The quality of evidence is downgraded by imprecise results (wide confidence intervals).
A Cochrane review [Abstract] 1 included 22 studies with a total of 1 984 children with obstructive sleep-disordered breathing (oSDB). Three studies used polysomnography as part of their inclusion criteria. Follow-up duration ranged from 6 days to 6 years. Only results from a few studies could be pooled due both to the variety of outcomes and the measurement instruments used, and an absence of combinable data.

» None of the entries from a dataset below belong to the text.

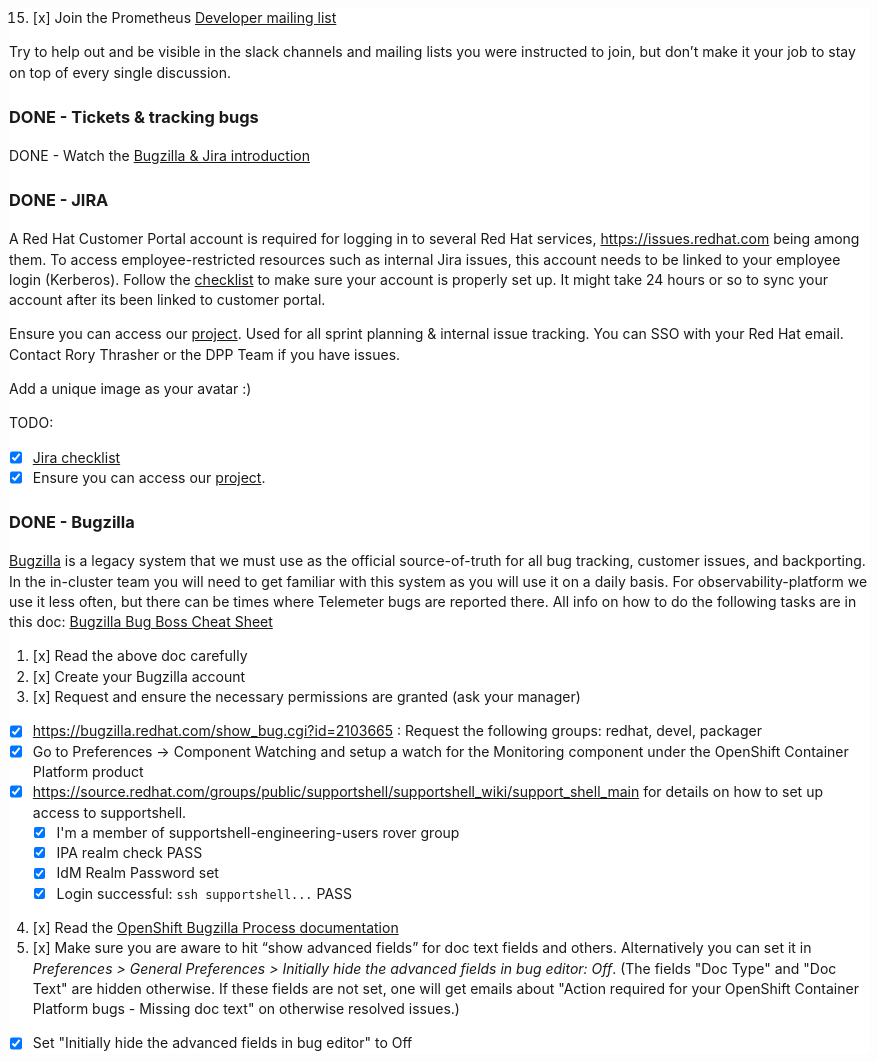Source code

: 15. [x] Join the Prometheus [Developer mailing list](https://groups.google.com/forum/#!forum/prometheus-developers)

Try to help out and be visible in the slack channels and mailing lists you were instructed to join, but don’t make it your job to stay on top of every single discussion.

### DONE - Tickets & tracking bugs

DONE - Watch the [Bugzilla & Jira introduction](https://drive.google.com/file/d/1mDLQCJSO56ae4lZtxKIFxEsGMxh24zyl/view?usp=sharing)

### DONE - JIRA

A Red Hat Customer Portal account is required for logging in to several Red Hat services, https://issues.redhat.com being among them. To access employee-restricted resources such as internal Jira issues, this account needs to be linked to your employee login (Kerberos). Follow the [checklist](https://source.redhat.com/groups/public/atomicopenshift/atomicopenshift_wiki/openshift_onboarding_checklist_for_red_hat_customer_portal_account_setup) to make sure your account is properly set up. It might take 24 hours or so to sync your account after its been linked to customer portal.

Ensure you can access our [project](https://issues.redhat.com/projects/MON/issues). Used for all sprint planning & internal issue tracking. You can SSO with your Red Hat email. Contact Rory Thrasher or the DPP Team if you have issues.

Add a unique image as your avatar :)

TODO: 

- [x] [Jira checklist](https://source.redhat.com/groups/public/atomicopenshift/atomicopenshift_wiki/openshift_onboarding_checklist_for_red_hat_customer_portal_account_setup)
- [x] Ensure you can access our [project](https://issues.redhat.com/projects/MON/issues).

### DONE - Bugzilla

[Bugzilla](https://bugzilla.redhat.com) is a legacy system that we must use as the official source-of-truth for all bug tracking, customer issues, and backporting. In the in-cluster team you will need to get familiar with this system as you will use it on a daily basis. For observability-platform we use it less often, but there can be times where Telemeter bugs are reported there. All info on how to do the following tasks are in this doc: [Bugzilla Bug Boss Cheat Sheet](https://docs.google.com/document/d/1QMqJHUDXPVkElhBs3r71zfU6xEjC7FW6_S_JFmvtzqc/edit#)

1. [x] Read the above doc carefully
2. [x] Create your Bugzilla account
3. [x] Request and ensure the necessary permissions are granted (ask your manager)
  - [x] https://bugzilla.redhat.com/show_bug.cgi?id=2103665 : Request the following groups: redhat, devel, packager
  - [x] Go to Preferences -> Component Watching and setup a watch for the Monitoring component under the OpenShift Container Platform product
  - [x] https://source.redhat.com/groups/public/supportshell/supportshell_wiki/support_shell_main for details on how to set up access to supportshell.
    - [x] I'm a member of supportshell-engineering-users rover group
    - [x] IPA realm check PASS 
    - [x] IdM Realm Password set
    - [x] Login successful: `ssh supportshell...` PASS
4. [x] Read the [OpenShift Bugzilla Process documentation](https://source.redhat.com/groups/public/atomicopenshift/atomicopenshift_wiki/openshift_bugzilla_process)
5. [x] Make sure you are aware to hit “show advanced fields” for doc text fields and others. Alternatively you can set it in *Preferences > General Preferences > Initially hide the advanced fields in bug editor: Off*. (The fields "Doc Type" and "Doc Text" are hidden otherwise. If these fields are not set, one will get emails about "Action required for your OpenShift Container Platform bugs - Missing doc text" on otherwise resolved issues.)
  - [x] Set "Initially hide the advanced fields in bug editor" to Off
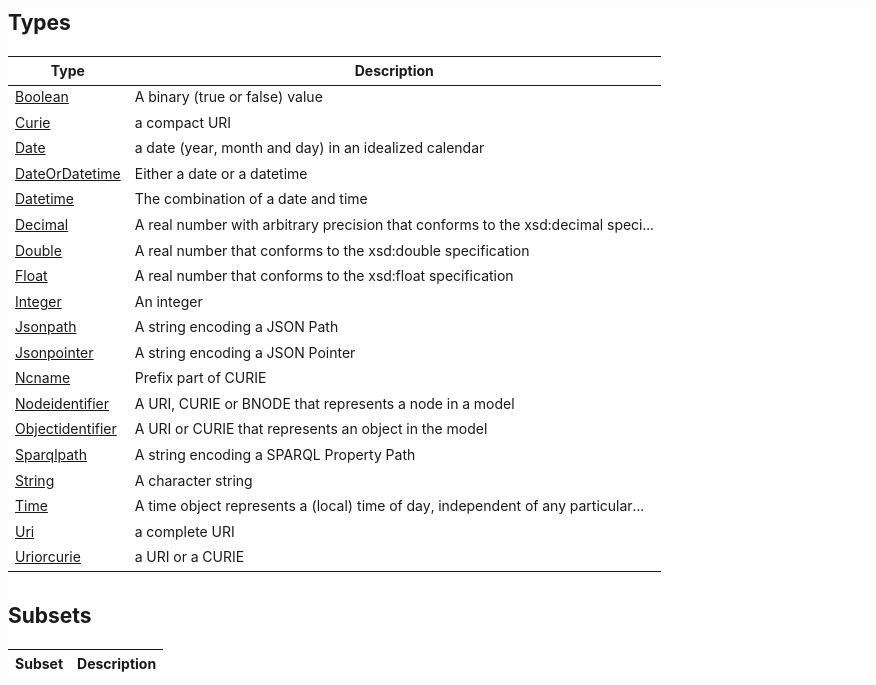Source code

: 
## Types

| Type | Description |
| --- | --- |
| [Boolean](Boolean.md) | A binary (true or false) value |
| [Curie](Curie.md) | a compact URI |
| [Date](Date.md) | a date (year, month and day) in an idealized calendar |
| [DateOrDatetime](DateOrDatetime.md) | Either a date or a datetime |
| [Datetime](Datetime.md) | The combination of a date and time |
| [Decimal](Decimal.md) | A real number with arbitrary precision that conforms to the xsd:decimal speci... |
| [Double](Double.md) | A real number that conforms to the xsd:double specification |
| [Float](Float.md) | A real number that conforms to the xsd:float specification |
| [Integer](Integer.md) | An integer |
| [Jsonpath](Jsonpath.md) | A string encoding a JSON Path |
| [Jsonpointer](Jsonpointer.md) | A string encoding a JSON Pointer |
| [Ncname](Ncname.md) | Prefix part of CURIE |
| [Nodeidentifier](Nodeidentifier.md) | A URI, CURIE or BNODE that represents a node in a model |
| [Objectidentifier](Objectidentifier.md) | A URI or CURIE that represents an object in the model |
| [Sparqlpath](Sparqlpath.md) | A string encoding a SPARQL Property Path |
| [String](String.md) | A character string |
| [Time](Time.md) | A time object represents a (local) time of day, independent of any particular... |
| [Uri](Uri.md) | a complete URI |
| [Uriorcurie](Uriorcurie.md) | a URI or a CURIE |


## Subsets

| Subset | Description |
| --- | --- |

It was uncertain whether tonsillotomy reduced peri-operative blood loss by a clinically meaningful amount (MD 14.06 mL, 95% CI 1.91 to 26.21 mL; 8 studies, n=610) compared to tonsillectomy. The risk of postoperative complications requiring medical intervention in the first week after surgery was lower in children who underwent tonsillotomy (4.9% versus 2.6%, RR 1.75, 95% CI 1.06 to 2.91; 16 studies, n=1 416).There was little or no difference in postoperative pain between tonsillectomy and tonsillotomy at 24 hours, 2 to 3 days, or at 4 to 7 days.Children who underwent tonsillotomy were able to return to normal activity 4 days earlier (MD 3.84 days, 95% CI 0.23 to 7.44; 3 studies, n=248) comapred to tonsillectomy.

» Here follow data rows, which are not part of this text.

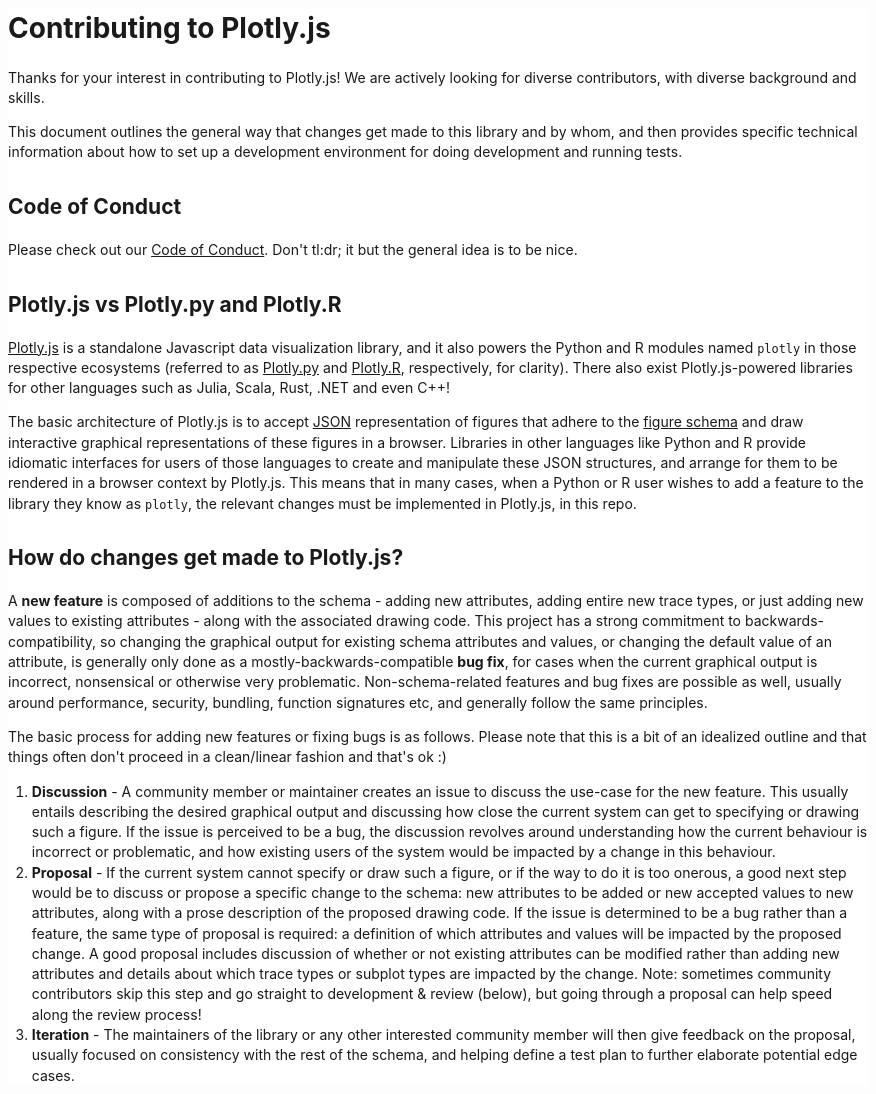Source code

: # Contributing to Plotly.js

Thanks for your interest in contributing to Plotly.js! We are actively looking for
diverse contributors, with diverse background and skills.

This document outlines the general way that changes get made to this library and by whom,
and then provides specific technical information about how to set up a development
environment for doing development and running tests.

## Code of Conduct

Please check out our [Code of Conduct](code_of_conduct.md). Don't tl:dr; it
but the general idea is to be nice.

## Plotly.js vs Plotly.py and Plotly.R

[Plotly.js](https://plotly.com/javascript) is a standalone Javascript data visualization library, and it also powers the Python and R modules named `plotly` in those respective ecosystems (referred to as [Plotly.py](https://plotly.com/python) and [Plotly.R](http://plotly.com/r), respectively, for clarity). There also exist Plotly.js-powered libraries for other languages such as Julia, Scala, Rust, .NET and even C++!

The basic architecture of Plotly.js is to accept [JSON](https://json.org/) representation of figures that adhere to the [figure schema](https://plotly.com/javascript/reference/index/) and draw interactive graphical representations of these figures in a browser. Libraries in other languages like Python and R provide idiomatic interfaces for users of those languages to create and manipulate these JSON structures, and arrange for them to be rendered in a browser context by Plotly.js. This means that in many cases, when a Python or R user wishes to add a feature to the library they know as `plotly`, the relevant changes must be implemented in Plotly.js, in this repo.

## How do changes get made to Plotly.js?

 A **new feature** is composed of additions to the schema - adding new attributes, adding entire new trace types, or just adding new values to existing attributes - along with the associated drawing code. This project has a strong commitment to backwards-compatibility,  so changing the graphical output for existing schema attributes and values, or changing the default value of an attribute, is generally only done as a mostly-backwards-compatible **bug fix**, for cases when the current graphical output is incorrect, nonsensical or otherwise very problematic.  Non-schema-related features and bug fixes are possible as well, usually around performance, security, bundling, function signatures etc, and generally follow the same principles.

The basic process for adding new features or fixing bugs is as follows. Please note that this is a bit of an idealized outline and that things often don't proceed in a clean/linear fashion and that's ok :)

1. **Discussion** - A community member or maintainer creates an issue to discuss the use-case for the new feature. This usually entails describing the desired graphical output and discussing how close the current system can get to specifying or drawing such a figure. If the issue is perceived to be a bug, the discussion revolves around understanding how the current behaviour is incorrect or problematic, and how existing users of the system would be impacted by a change in this behaviour.
2. **Proposal** - If the current system cannot specify or draw such a figure, or if the way to do it is too onerous, a good next step would be to discuss or propose a specific change to the schema: new attributes to be added or new accepted values to new attributes, along with a prose description of the proposed drawing code. If the issue is determined to be a bug rather than a feature, the same type of proposal is required: a definition of which attributes and values will be impacted by the proposed change. A good proposal includes discussion of whether or not existing attributes can be modified rather than adding new attributes and details about which trace types or subplot types are impacted by the change. Note: sometimes community contributors skip this step and go straight to development & review (below), but going through a proposal can help speed along the review process!
3. **Iteration** - The maintainers of the library or any other interested community member will then give feedback on the proposal, usually focused on consistency with the rest of the schema, and helping define a test plan to further elaborate potential edge cases.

No difference in the recurrence of oSDB symptoms at 6 months (RR 0.26, 95% CI 0.03 to 2.22; 3 studies, n=186), 12 months (RR 0.35, 95% CI 0.04 to 3.23; 4 studies, n=206), or 24 months (RR 0.21 95% CI 0.01 to 4.13; 1 study, n= 65 children) were observed. Data on the effects of the 2 operations on the resolution of signs and symptoms of oSDB itself, quality of life and behaviour of the child, recurrence of oSDB, the incidence of throat infections and the need for a reoperation were limited. Although studies reporting these outcomes found no differences between the two surgical procedures, these findings should be interpreted with great caution since the evidence derived from these studies was mostly of very low certainty.